Iterate on the Model
With enforcement active, the model itself can be improved: consolidating redundant roles, introducing composable building blocks, adding temporal constraints, separating definition from assignment. The model evolves inside the same system that enforces it. Each improvement is a reviewed, approved, versioned change.
Many organizations will adopt declarative access for some systems before others. This works. The framework degrades gracefully: a person's access is fully managed in the systems that are integrated and unmanaged in the ones that aren't. The configuration can express both states. The audit trail reflects both. There is no requirement to integrate all systems simultaneously: only a commitment to expand coverage over time.

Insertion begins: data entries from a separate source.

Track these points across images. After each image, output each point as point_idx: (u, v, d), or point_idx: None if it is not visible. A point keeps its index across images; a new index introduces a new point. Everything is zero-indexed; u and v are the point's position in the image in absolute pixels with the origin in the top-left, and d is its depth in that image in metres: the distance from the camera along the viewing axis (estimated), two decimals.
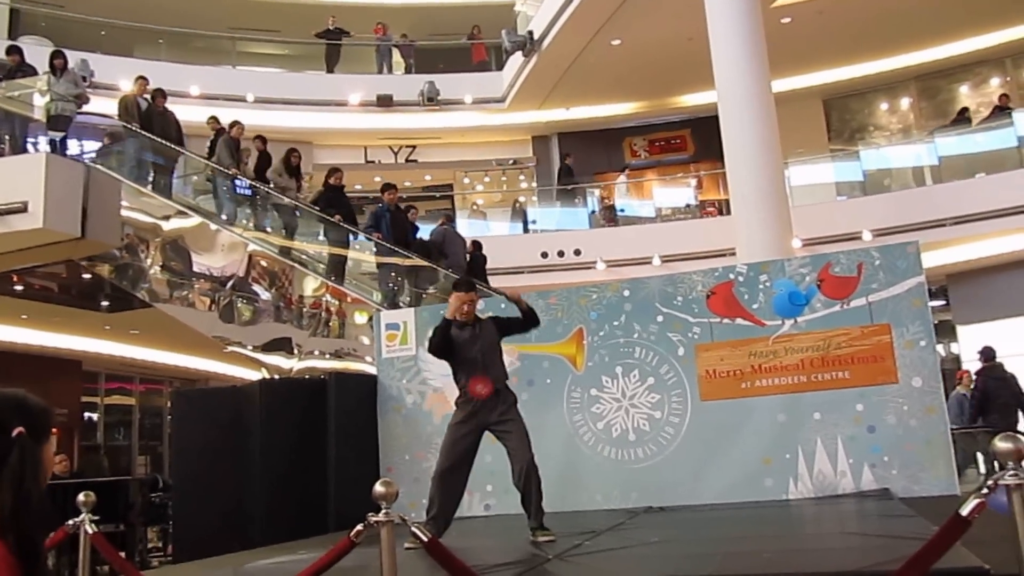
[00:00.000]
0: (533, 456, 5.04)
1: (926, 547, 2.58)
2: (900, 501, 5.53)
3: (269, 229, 11.49)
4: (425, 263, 10.48)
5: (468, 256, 11.60)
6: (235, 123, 12.08)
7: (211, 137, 12.39)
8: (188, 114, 15.66)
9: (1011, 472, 2.41)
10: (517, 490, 5.05)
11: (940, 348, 11.98)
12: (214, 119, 12.85)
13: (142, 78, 11.98)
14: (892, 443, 6.07)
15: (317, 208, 10.76)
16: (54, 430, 1.82)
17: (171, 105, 12.02)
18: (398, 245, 10.34)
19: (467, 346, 5.17)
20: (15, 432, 1.64)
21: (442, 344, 5.19)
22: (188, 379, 17.87)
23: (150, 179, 11.44)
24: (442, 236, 11.39)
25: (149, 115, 11.49)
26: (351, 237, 10.84)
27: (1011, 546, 2.44)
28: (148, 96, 11.76)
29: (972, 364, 13.70)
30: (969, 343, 13.77)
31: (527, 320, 5.38)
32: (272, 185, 11.24)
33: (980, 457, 9.49)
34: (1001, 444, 2.44)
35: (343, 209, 10.66)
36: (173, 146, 11.53)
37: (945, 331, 13.70)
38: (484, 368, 5.13)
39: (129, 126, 11.25)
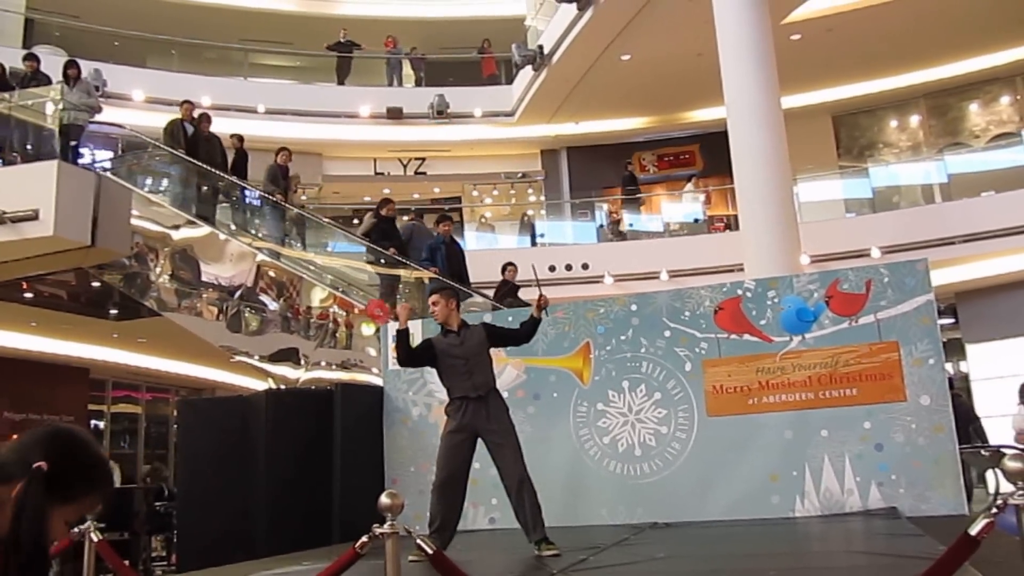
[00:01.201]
0: (526, 469, 5.01)
1: (934, 567, 2.56)
2: (908, 520, 5.49)
3: (313, 254, 11.36)
4: (464, 289, 10.04)
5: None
6: (281, 150, 11.87)
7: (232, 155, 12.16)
8: None
9: (1020, 492, 2.39)
10: (511, 504, 5.02)
11: (949, 366, 11.94)
12: (238, 137, 12.55)
13: (188, 102, 11.71)
14: (900, 461, 6.03)
15: (369, 239, 10.46)
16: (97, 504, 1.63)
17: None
18: (453, 278, 9.92)
19: (450, 351, 5.18)
20: (35, 465, 1.50)
21: (409, 354, 5.21)
22: (195, 388, 17.89)
23: (193, 204, 11.19)
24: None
25: (195, 140, 11.25)
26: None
27: (1021, 566, 2.42)
28: (193, 118, 11.52)
29: (979, 383, 13.67)
30: (978, 361, 13.73)
31: (528, 333, 5.36)
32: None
33: (988, 476, 9.42)
34: (1011, 464, 2.43)
35: (396, 240, 10.39)
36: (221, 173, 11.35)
37: (954, 349, 13.64)
38: (468, 374, 5.11)
39: (175, 152, 11.02)
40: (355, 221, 12.34)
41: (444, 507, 5.03)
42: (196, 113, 11.65)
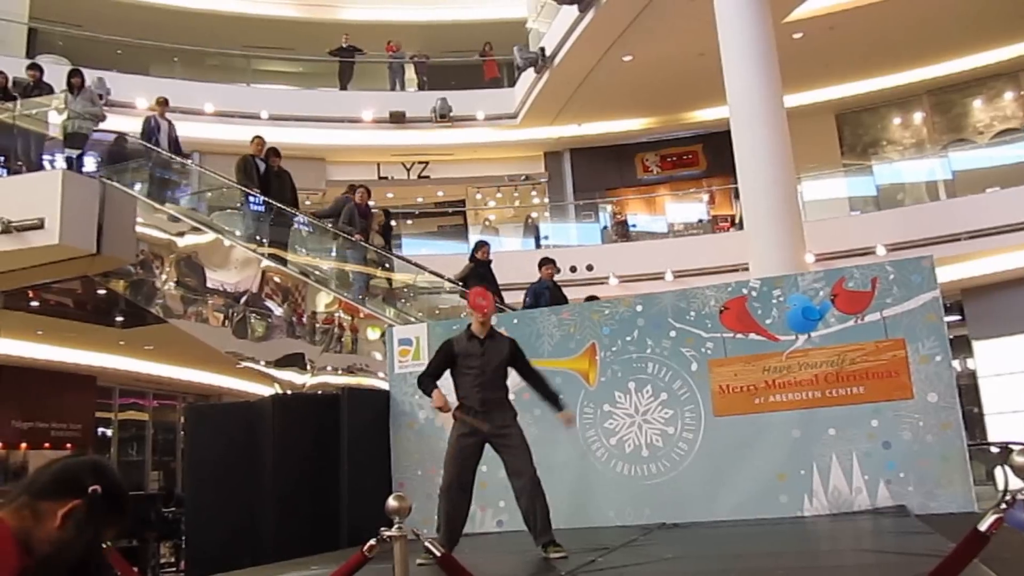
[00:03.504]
0: (536, 471, 4.99)
1: (944, 563, 2.55)
2: (916, 518, 5.48)
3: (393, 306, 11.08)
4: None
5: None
6: (359, 187, 11.35)
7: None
8: (203, 131, 15.80)
9: None
10: (519, 507, 5.00)
11: (955, 363, 11.91)
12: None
13: (259, 138, 11.22)
14: (908, 459, 6.01)
15: (464, 285, 10.04)
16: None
17: (185, 123, 12.07)
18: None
19: (469, 359, 5.14)
20: (91, 488, 1.69)
21: (428, 384, 5.19)
22: (201, 394, 17.93)
23: (266, 240, 10.87)
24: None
25: (267, 177, 10.91)
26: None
27: None
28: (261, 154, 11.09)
29: (986, 380, 13.63)
30: (985, 358, 13.69)
31: (542, 394, 5.38)
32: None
33: (997, 473, 9.39)
34: (1020, 460, 2.42)
35: (492, 285, 9.91)
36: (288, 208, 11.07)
37: (960, 346, 13.61)
38: (480, 386, 5.08)
39: (248, 190, 10.75)
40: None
41: (452, 508, 5.02)
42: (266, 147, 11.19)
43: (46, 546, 1.64)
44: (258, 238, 10.88)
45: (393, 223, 12.04)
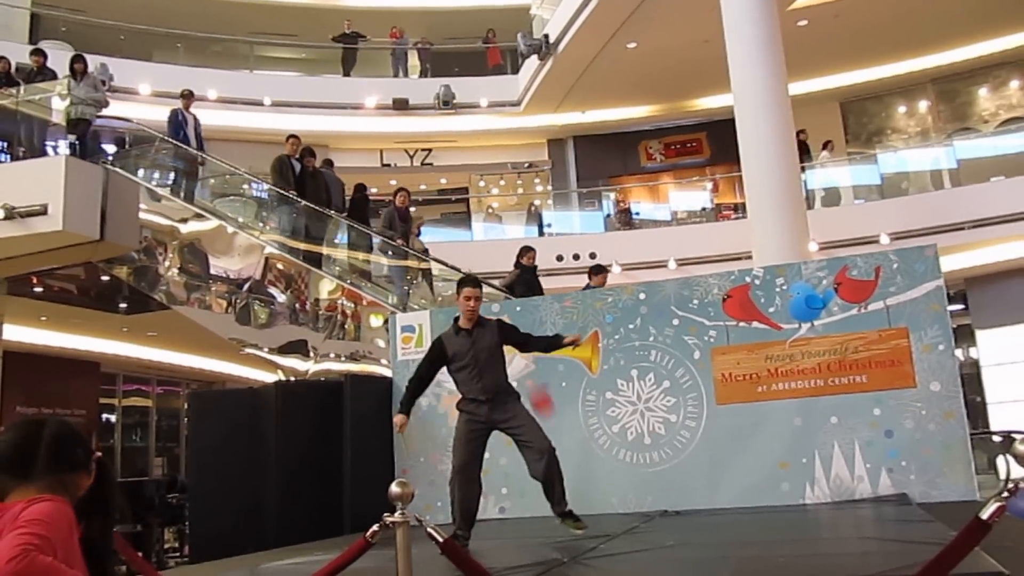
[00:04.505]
0: (550, 443, 5.04)
1: (945, 551, 2.56)
2: (918, 506, 5.49)
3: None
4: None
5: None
6: (400, 191, 11.06)
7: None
8: (206, 118, 15.78)
9: None
10: (537, 480, 5.05)
11: (959, 352, 11.90)
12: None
13: (294, 138, 11.04)
14: (910, 448, 6.02)
15: (512, 293, 9.68)
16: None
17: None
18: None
19: (459, 353, 5.13)
20: (97, 455, 1.91)
21: (421, 386, 5.29)
22: (205, 381, 17.96)
23: (301, 242, 10.69)
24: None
25: (303, 177, 10.73)
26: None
27: None
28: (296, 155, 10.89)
29: (989, 369, 13.63)
30: (988, 347, 13.68)
31: (546, 347, 5.51)
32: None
33: (999, 462, 9.41)
34: (1022, 448, 2.42)
35: (539, 292, 9.57)
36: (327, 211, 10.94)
37: (964, 335, 13.59)
38: (478, 376, 5.08)
39: (284, 191, 10.60)
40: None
41: (465, 491, 5.06)
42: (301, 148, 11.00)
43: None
44: (292, 239, 10.73)
45: (412, 209, 11.78)
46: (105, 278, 11.68)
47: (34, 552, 1.56)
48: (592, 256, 14.55)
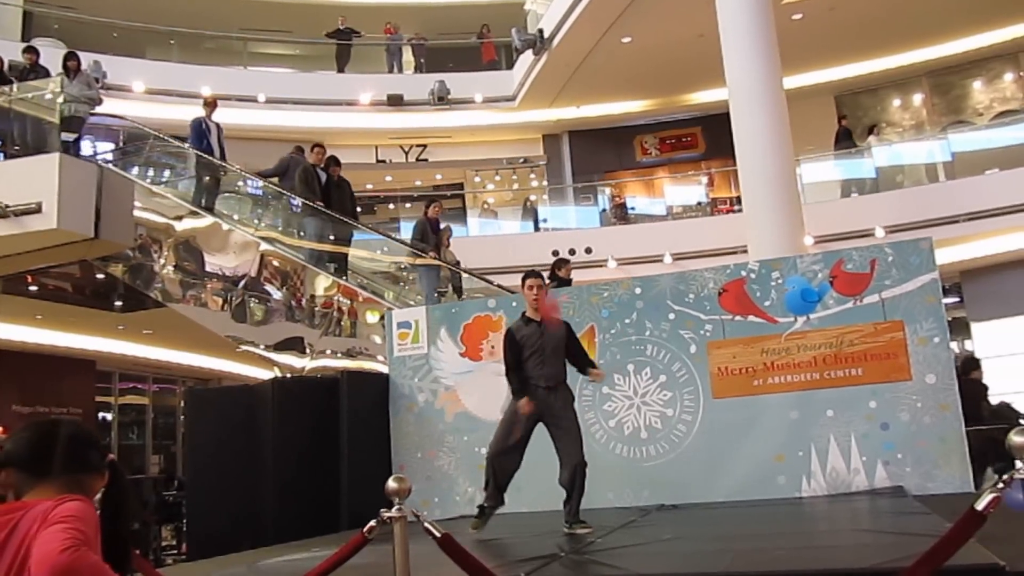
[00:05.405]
0: (584, 457, 5.20)
1: (940, 543, 2.57)
2: (914, 498, 5.51)
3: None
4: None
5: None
6: (432, 202, 10.94)
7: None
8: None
9: None
10: (562, 488, 5.18)
11: (954, 345, 11.92)
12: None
13: (320, 147, 10.88)
14: (906, 440, 6.04)
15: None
16: None
17: (181, 106, 11.95)
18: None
19: (529, 341, 5.35)
20: (110, 457, 1.89)
21: (517, 383, 5.37)
22: (201, 378, 17.96)
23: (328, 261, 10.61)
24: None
25: (328, 187, 10.55)
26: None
27: None
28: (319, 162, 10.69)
29: (985, 362, 13.65)
30: (983, 340, 13.70)
31: (579, 367, 5.61)
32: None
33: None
34: (1017, 439, 2.42)
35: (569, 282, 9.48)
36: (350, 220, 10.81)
37: (959, 328, 13.62)
38: (542, 364, 5.31)
39: (311, 202, 10.40)
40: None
41: (494, 473, 5.34)
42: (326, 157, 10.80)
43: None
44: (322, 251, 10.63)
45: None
46: (100, 276, 11.67)
47: (84, 547, 1.56)
48: (588, 251, 14.56)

The goal is not perfection on day one. The goal is a system that improves monotonically: better tomorrow than today, day by day, without backsliding.
What This Replaces
The traditional model of identity management was designed for a world of single systems and physical access. It has been stretched far beyond its design limits, and the consequences are visible in organizations that operate at scale:
Access requests take days because they pass through queues of humans who interpret, approve, and execute them manually. Onboarding is slow and inconsistent because each system is provisioned independently. Offboarding is incomplete because there is no single place that knows each system a person could access. Permissions accumulate over years because revocation depends on someone remembering. Audits are painful because the evidence is scattered across dozens of admin consoles. Compliance is performative because the documentation diverges from reality the moment it is written.
Declarative Access replaces this with a model where identity is defined in code, changes are reviewed and approved before they take effect, automation handles execution across all systems, and the complete history is embedded in the workflow.
The principles in this document are not theoretical. They are drawn from the same practices that transformed infrastructure management from a manual, error-prone craft into a reliable, auditable engineering discipline. The tools and platforms are different. The principles are the same.
Access is a broad category of organizational technical debt that few measure. The interest is paid in audits, incidents, and lost time. The principal grows with each hire, each new system, each shortcut taken under pressure. These factors describe how to stop accumulating it.